-------- Input

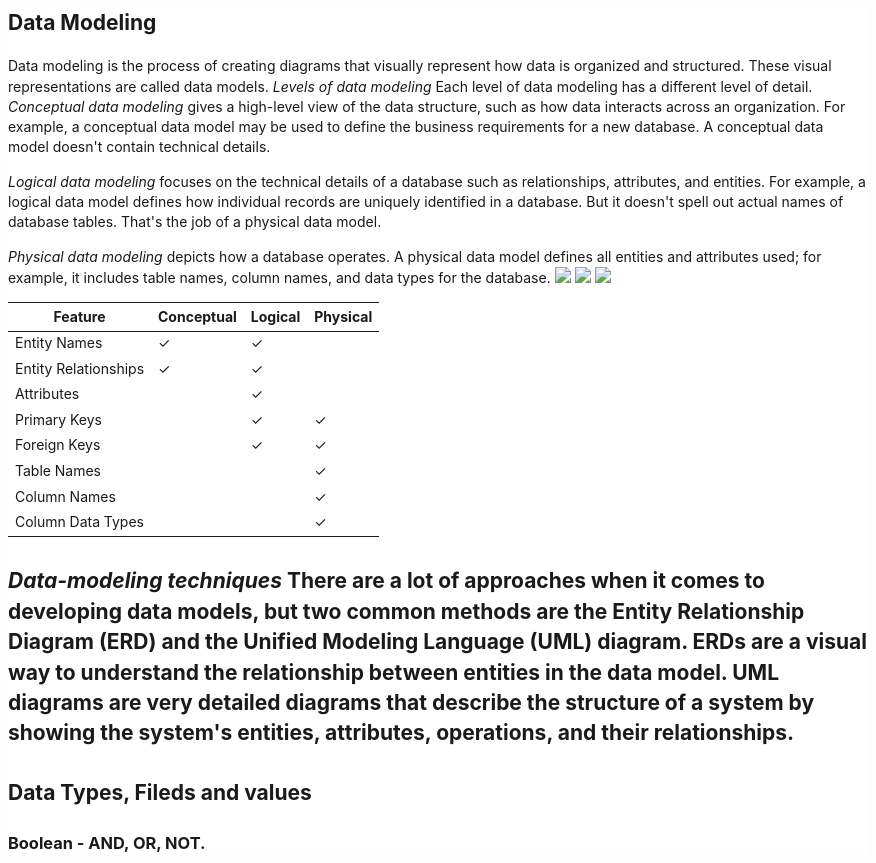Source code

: 
## Data Modeling
Data modeling is the process of creating diagrams that visually represent how data is organized and structured.  These visual representations are called data models.
*Levels of data modeling*
Each level of data modeling has a different level of detail. 
*Conceptual data modeling* gives a high-level view of the data structure, such as how data interacts across an organization. For example, a conceptual data model may be used to define the business requirements for a new database. A conceptual data model doesn't contain technical details. 

*Logical data modeling* focuses on the technical details of a database such as relationships, attributes, and entities. For example, a logical data model defines how individual records are uniquely identified in a database. But it doesn't spell out actual names of database tables. That's the job of a physical data model.

*Physical data modeling* depicts how a database operates. A physical data model defines all entities and attributes used; for example, it includes table names, column names, and data types for the database.
<img src="/Data_Analysis/img/conceptual-model-design.jpg" >
<img src="/Data_Analysis/img/logical-model-design.jpg" >
<img src="/Data_Analysis/img/physical-model-design.jpg" >

| Feature              | Conceptual | Logical | Physical |
| -------------------- | ---------- | ------- | -------- |
| Entity Names         | ✓          | ✓       |          |
| Entity Relationships | ✓          | ✓       |          |
| Attributes           |            | ✓       |          |
| Primary Keys         |            | ✓       | ✓        |
| Foreign Keys         |            | ✓       | ✓        |
| Table Names          |            |         | ✓        |
| Column Names         |            |         | ✓        |
| Column Data Types    |            |         | ✓        |

*Data-modeling techniques*
There are a lot of approaches when it comes to developing data models, but two common methods are the Entity Relationship Diagram (ERD) and the Unified Modeling Language (UML) diagram. ERDs are a visual way to understand the relationship between entities in the data model. UML diagrams are very detailed diagrams that describe the structure of a system by showing the system's entities, attributes, operations, and their relationships.
---

## Data Types, Fileds and values

### Boolean - AND, OR, NOT.
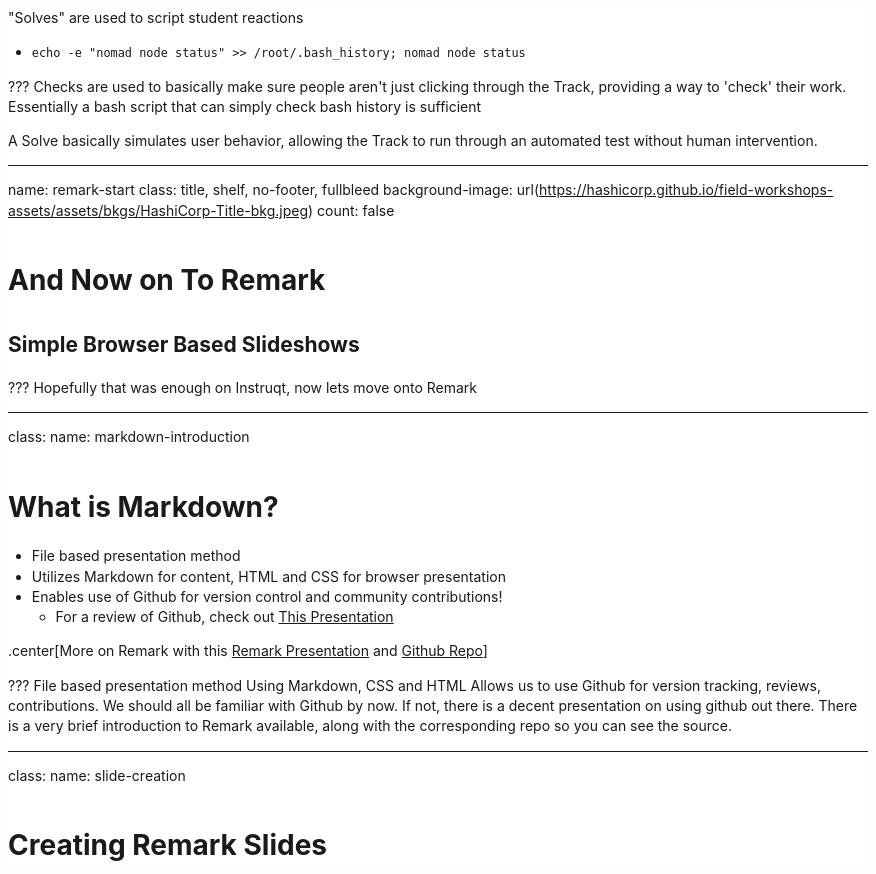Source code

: "Solves" are used to script student reactions
* `echo -e "nomad node status" >> /root/.bash_history; nomad node status`

???
Checks are used to basically make sure people aren't just clicking through the Track, providing a way to 'check' their work.  Essentially a bash script that can simply check bash history is sufficient

A Solve basically simulates user behavior, allowing the Track to run through an automated test without human intervention.

---
name: remark-start
class: title, shelf, no-footer, fullbleed
background-image: url(https://hashicorp.github.io/field-workshops-assets/assets/bkgs/HashiCorp-Title-bkg.jpeg)
count: false
# And Now on To Remark
## Simple Browser Based Slideshows

???
Hopefully that was enough on Instruqt, now lets move onto Remark

---
class:
name: markdown-introduction
# What is Markdown?
* File based presentation method
* Utilizes Markdown for content, HTML and CSS for browser presentation
* Enables use of Github for version control and community contributions!
    * For a review of Github, check out [This Presentation](https://docs.google.com/presentation/d/1fF4kIegqpzDgTQj73Z7CL_6MT-4tJkjqSvCay-fbXjA/edit)

.center[More on Remark with this [Remark Presentation](https://remarkjs.com/#1) and [Github Repo](https://github.com/gnab/remark)]



???
File based presentation method Using Markdown, CSS and HTML
Allows us to use Github for version tracking, reviews, contributions.  We should all be familiar with Github by now.  If not, there is a decent presentation on using github out there.
There is a very brief introduction to Remark available, along with the corresponding repo so you can see the source.

---
class:
name:  slide-creation
# Creating Remark Slides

----------------

Restate word for word the entries above, starting at the line with "for browser presentation" and ending at the line with "Allows us to", inclusive, and no others.

Final answer >>
* Utilizes Markdown for content, HTML and CSS for browser presentation
* Enables use of Github for version control and community contributions!
    * For a review of Github, check out [This Presentation](https://docs.google.com/presentation/d/1fF4kIegqpzDgTQj73Z7CL_6MT-4tJkjqSvCay-fbXjA/edit)

.center[More on Remark with this [Remark Presentation](https://remarkjs.com/#1) and [Github Repo](https://github.com/gnab/remark)]



???
File based presentation method Using Markdown, CSS and HTML
Allows us to use Github for version tracking, reviews, contributions.  We should all be familiar with Github by now.  If not, there is a decent presentation on using github out there.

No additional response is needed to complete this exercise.